[Opening Task data section]

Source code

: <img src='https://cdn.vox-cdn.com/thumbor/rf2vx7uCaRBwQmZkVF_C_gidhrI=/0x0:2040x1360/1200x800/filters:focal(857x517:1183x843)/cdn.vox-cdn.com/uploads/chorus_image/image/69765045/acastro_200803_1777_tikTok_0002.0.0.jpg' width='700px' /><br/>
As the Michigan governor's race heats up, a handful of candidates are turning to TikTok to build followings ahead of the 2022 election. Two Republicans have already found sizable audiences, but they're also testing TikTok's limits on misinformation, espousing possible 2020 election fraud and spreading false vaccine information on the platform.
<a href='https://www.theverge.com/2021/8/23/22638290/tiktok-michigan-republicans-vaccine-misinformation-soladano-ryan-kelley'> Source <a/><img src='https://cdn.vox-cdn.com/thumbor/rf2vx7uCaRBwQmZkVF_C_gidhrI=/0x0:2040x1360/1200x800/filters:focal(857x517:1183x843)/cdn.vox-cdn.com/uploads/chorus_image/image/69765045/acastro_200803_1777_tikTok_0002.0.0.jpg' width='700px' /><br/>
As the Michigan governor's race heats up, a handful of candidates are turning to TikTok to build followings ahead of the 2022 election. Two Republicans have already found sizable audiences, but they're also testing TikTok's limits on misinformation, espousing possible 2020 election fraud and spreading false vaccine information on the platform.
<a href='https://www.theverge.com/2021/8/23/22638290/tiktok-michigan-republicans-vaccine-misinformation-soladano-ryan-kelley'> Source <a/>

[Closing Task data section]

◆ Exercise requirements
Exact repetition of every entry in the data is required.

◆ Answer section
Source code

: <img src='https://cdn.vox-cdn.com/thumbor/rf2vx7uCaRBwQmZkVF_C_gidhrI=/0x0:2040x1360/1200x800/filters:focal(857x517:1183x843)/cdn.vox-cdn.com/uploads/chorus_image/image/69765045/acastro_200803_1777_tikTok_0002.0.0.jpg' width='700px' /><br/>
As the Michigan governor's race heats up, a handful of candidates are turning to TikTok to build followings ahead of the 2022 election. Two Republicans have already found sizable audiences, but they're also testing TikTok's limits on misinformation, espousing possible 2020 election fraud and spreading false vaccine information on the platform.
<a href='https://www.theverge.com/2021/8/23/22638290/tiktok-michigan-republicans-vaccine-misinformation-soladano-ryan-kelley'> Source <a/><img src='https://cdn.vox-cdn.com/thumbor/rf2vx7uCaRBwQmZkVF_C_gidhrI=/0x0:2040x1360/1200x800/filters:focal(857x517:1183x843)/cdn.vox-cdn.com/uploads/chorus_image/image/69765045/acastro_200803_1777_tikTok_0002.0.0.jpg' width='700px' /><br/>
As the Michigan governor's race heats up, a handful of candidates are turning to TikTok to build followings ahead of the 2022 election. Two Republicans have already found sizable audiences, but they're also testing TikTok's limits on misinformation, espousing possible 2020 election fraud and spreading false vaccine information on the platform.
<a href='https://www.theverge.com/2021/8/23/22638290/tiktok-michigan-republicans-vaccine-misinformation-soladano-ryan-kelley'> Source <a/>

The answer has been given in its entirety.